Drei Jahre lang lebten wir in einem Flüchtlingslager in der Türkei in der Hoffnung auf eine Rückkehr in den Irak. Wir teilten Essen, Geschichten und Erinnerungen an unser altes Dorf, von dem nichts mehr übrig war.

Unser Brot erwies sich als vergiftet

1991 bekamen mein Mann und ich unsere Tochter. Als ich nach der Geburt aus dem Krankenhaus entlassen worden war, aß ich ein Sandwich. Es schmeckte komisch. Ich traute ihm nicht, habe aber trotzdem etwas davon gegessen.

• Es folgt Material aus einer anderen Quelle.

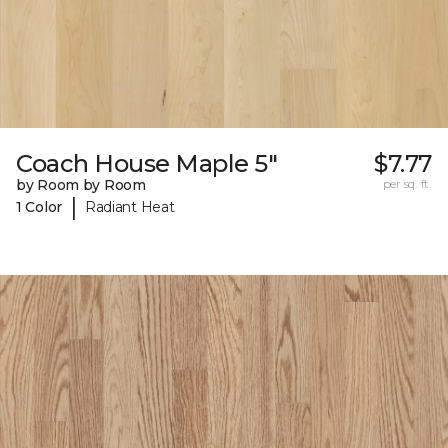
Coach House Maple 5"
$7.77
by Room by Room
per sq. ft.
|
1 Color
Radiant Heat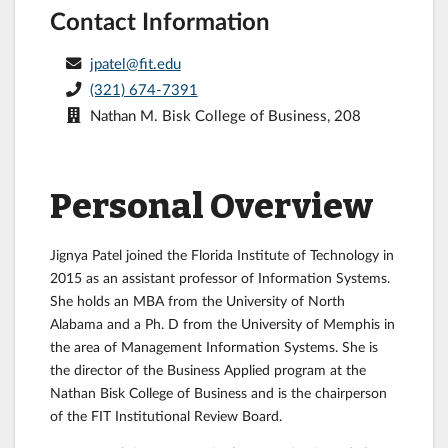
Contact Information
jpatel@fit.edu
(321) 674-7391
Nathan M. Bisk College of Business, 208
Personal Overview
Jignya Patel joined the Florida Institute of Technology in
2015 as an assistant professor of Information Systems.
She holds an MBA from the University of North
Alabama and a Ph. D from the University of Memphis in
the area of Management Information Systems. She is
the director of the Business Applied program at the
Nathan Bisk College of Business and is the chairperson
of the FIT Institutional Review Board.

Später hörten wir, dass das Brot vergiftet worden war. Und durch das Stillen wurde auch  meine Tochter vergiftet. Wir haben uns beide oft übergeben. Das Gift wurde von der Bäckerei ins Brot gemischt, die vom Saddam-Regime gekauft worden war. Viele Menschen sind daran gestorben. Meine Tochter ist immer noch sehr krank, ich bin sicher, dass es an diesem Brot liegt.

Selbst im Lager waren wir jetzt nicht mehr sicher. Wir konnten auch nicht in den Irak zurückkehren, weil gerade der Golfkrieg ausgebrochen war. Wir hörten mehr und mehr Geschichten über Europa. Mein Mann arbeitete im Lager, so hatten wir etwas Geld gespart. Das Geld gaben wir Menschenschmugglern, die uns halfen weg-zukommen. Das war der einzige Weg.

In den Niederlanden war das Leben im Asylbewerberzentrum sehr schwierig. Du musst ganz neu beginnen. Ich konnte ein bisschen Englisch, aber nicht sehr gut. Und du kannst nichts tun. Nicht zur Schule gehen, nicht arbeiten, nicht am Sprachunterricht teilnehmen.

Natürlich haben sie Recht, dass sie zuerst alles gründlich untersuchen wollen, bevor man eine Aufenthaltserlaubnis erhält. Aber das Warten dauert lange, wenn man nichts tun kann. Ich wollte dazugehören. Ich habe alles getan, um im Asylbewerberzentrum zu helfen. Kaffee und Tee kochen, Kinder beaufsichtigen. Und jedes niederländische Wort, das ich sah, schrieb ich auf, um die Sprache zu lernen.

1994 erhielten wir eine Aufenthaltserlaubnis. Von da an ging ich zum Niederländisch-Unterricht und half in der Schule meiner Kinder bei der Aufsicht mit. Mein Mann und ich wollten vor allem eins, arbeiten. Wir wollten nicht auf Unterstützung angewiesen sein. Ich habe mein Bestes getan, um meinen Kindern eine gute Zukunft zu geben.

Und jetzt begann meine Älteste Gesundheitswissenschaften zu studieren. Ich bin stolz darauf! Ich möchte auch meine Ausbildung beenden, mit der ich im Irak angefangen habe. Eine Ausbildung zur Richterin

Niemand verlässt freiwillig sein Land und sein Haus

Wenn ich jetzt die große Anzahl von Flüchtlingen sehe, betrachte ich diese Menschen als Opfer. Sie wollen nur leben! Besonders für ihre Kinder. Niemand verlässt freiwillig sein Land und sein Haus. Hier in den Niederlanden leben wir zusammen, alle mit einem anderen Hintergrund. Du fühlst dich hier sicher. Und Du hast Rechte wie Redefreiheit, die Möglichkeit zu Austausch und Diskussion. Ich denke, das ist wichtig. Das sind Werte, die ich hier gelernt habe. Ich würde sie gerne eines Tages wieder in den Irak bringen.